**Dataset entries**
"""

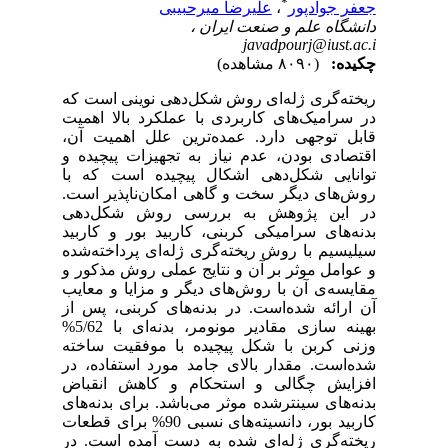
*
جعفر جوادپور
،
علیرضا میرحبیبی
دانشگاه علم و صنعت ایران ،
javadpourj@iust.ac.i
چکیده:
(۸۰۹۰ مشاهده)
ریخته‌گری ژله‌ای روش شکل‌دهی نوینی است که
در سرامیک‌های کاربردی با عملکرد بالا اهمیت
قابل توجهی دارد. عمده‌ترین علل اهمیت آن،
اقتصادی بودن، عدم نیاز به تجهیزات پیچیده و
توانایی شکل‌دهی اشکال پیچیده است که با
روش‌های دیگر سخت و گاهی امکان‌ناپذیر است.
در این پژوهش به بررسی روش شکل‌دهی
بدنه‌های سرامیکی کربنی، کاربید بور و کاربید
سیلیسیم با روش ریخته‌گری ژله‌ای پرداخته‌شده
و عوامل موثر بر آن و نتایج عملی روش مذکور و
مقایسه‌ی آن با روش‌های دیگر و مزایا و معایب
آن ارائه شده‌است. در بدنه‌های کربنی، پس از
بهینه سازی مقادیر مونومر، بدنه‌ای با 5/62%
وزنی کربن با شکل پیچیده با موفقیت ساخته
شده‌است. مقدار بالای جامد مورد استفاده، در
افزایش چگالی و استحکام و کاهش انقباض
بدنه‌های سینتر‌شده موثر می‌باشد. برای بدنه‌های
کاربید بور، دانسیته‌های نسبی 90% برای قطعات
ریخته‌گری ژله‌ای شده به دست آمده است. در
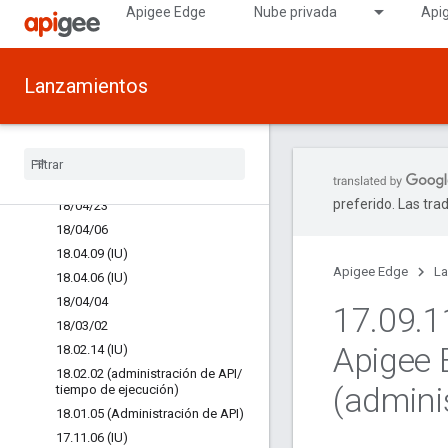
Apigee Edge
Nube privada
Api
18/06/08
18/06/06
18/05/21
Lanzamientos
18/05/10
18
/
05
/
09
18
/
05
/
04
Versión beta de los destinos
alojados
preferido. Las tra
18
/
04
/
23
18
/
04
/
06
18
.
04
.
09 (IU)
Apigee Edge
La
18
.
04
.
06 (IU)
18
/
04
/
04
17
.
09
.
1
18
/
03
/
02
Apigee 
18
.
02
.
14 (IU)
18
.
02
.
02 (administración de API
/
(admini
tiempo de ejecución)
18
.
01
.
05 (Administración de API)
17
.
11
.
06 (IU)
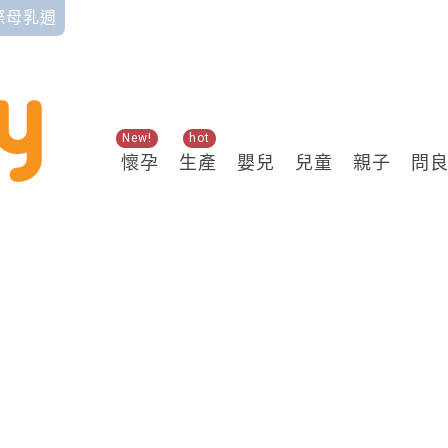
國際母乳週
New!
hot
懷孕
生產
嬰兒
兒童
親子
問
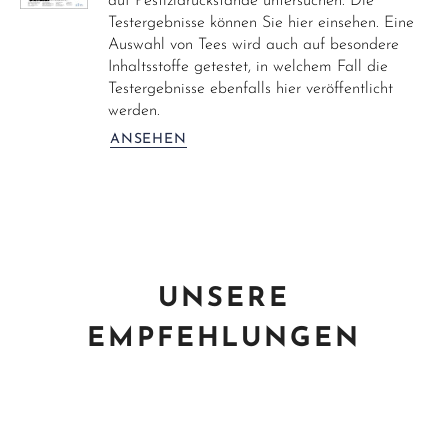
auf Pestizidrückstände untersuchen. Die
Testergebnisse können Sie hier einsehen. Eine
Auswahl von Tees wird auch auf besondere
Inhaltsstoffe getestet, in welchem Fall die
Testergebnisse ebenfalls hier veröffentlicht
werden.
ANSEHEN
UNSERE
EMPFEHLUNGEN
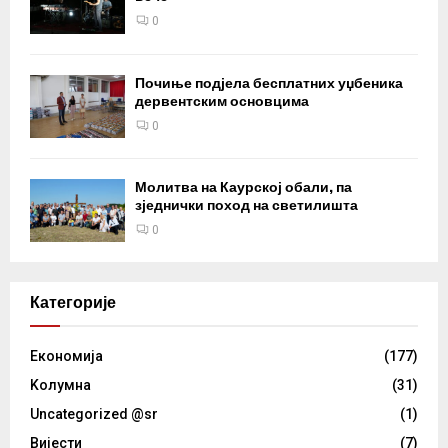
0
Почиње подјела бесплатних уџбеника
дервентским основцима
0
Молитва на Каурској обали, па
зједнички поход на светилишта
0
Категорије
Eкономија
(177)
Kолумнa
(31)
Uncategorized @sr
(1)
Вијести
(7)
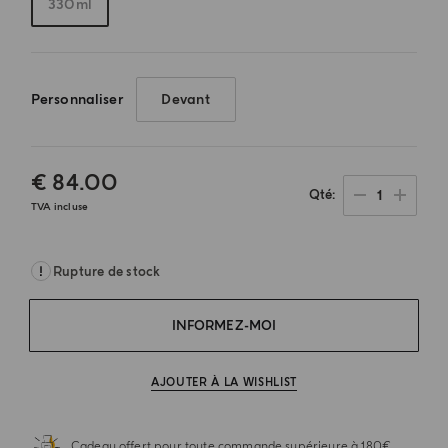
330ml
Personnaliser
Devant
€ 84.00
1
Qté
TVA incluse
Rupture de stock
INFORMEZ-MOI
AJOUTER À LA WISHLIST
Cadeau offert pour toute commande supérieure à 180€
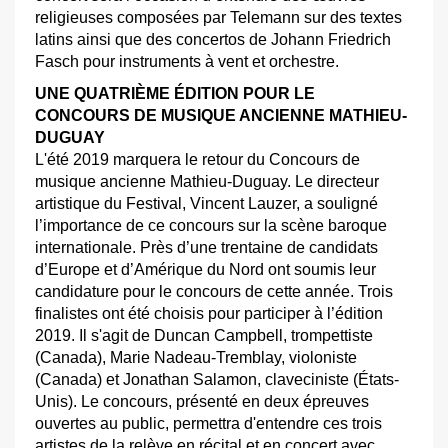
religieuses composées par Telemann sur des textes
latins ainsi que des concertos de Johann Friedrich
Fasch pour instruments à vent et orchestre.
UNE QUATRIÈME ÉDITION POUR LE
CONCOURS DE MUSIQUE ANCIENNE MATHIEU-
DUGUAY
L'été 2019 marquera le retour du Concours de
musique ancienne Mathieu-Duguay. Le directeur
artistique du Festival, Vincent Lauzer, a souligné
l’importance de ce concours sur la scène baroque
internationale. Près d’une trentaine de candidats
d’Europe et d’Amérique du Nord ont soumis leur
candidature pour le concours de cette année. Trois
finalistes ont été choisis pour participer à l’édition
2019. Il s'agit de Duncan Campbell, trompettiste
(Canada), Marie Nadeau-Tremblay, violoniste
(Canada) et Jonathan Salamon, claveciniste (États-
Unis). Le concours, présenté en deux épreuves
ouvertes au public, permettra d'entendre ces trois
artistes de la relève en récital et en concert avec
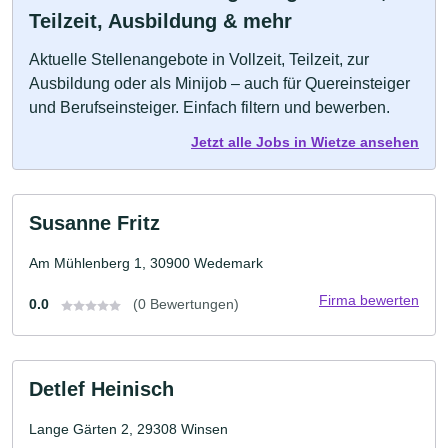
Teilzeit, Ausbildung & mehr
Aktuelle Stellenangebote in Vollzeit, Teilzeit, zur
Ausbildung oder als Minijob – auch für Quereinsteiger
und Berufseinsteiger. Einfach filtern und bewerben.
Jetzt alle Jobs in Wietze ansehen
Susanne Fritz
Am Mühlenberg 1, 30900 Wedemark
Firma bewerten
0.0
(0 Bewertungen)
Detlef Heinisch
Lange Gärten 2, 29308 Winsen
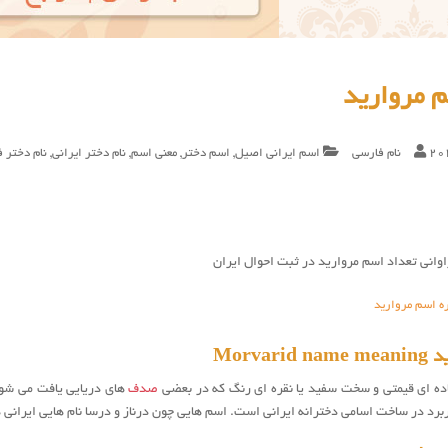
 مروارید
20
نام فارسی
اسم ایرانی اصیل
,
اسم دختر
,
معنی اسم
,
نام دختر ایرانی
,
نام دختر 
وانی تعداد اسم مروارید در ثبت احوال ایران
ه اسم مروارید
Morvar
اده ای قیمتی و سخت سفید یا نقره ای رنگ که در بعضی
صدف
های دریایی یافت می شود.
برد در ساخت اسامی دخترانه ایرانی است. اسم هایی چون درناز و درسا نام هایی ایرانی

"""

On how many lines above does "Canada" occur? Say the number only.

2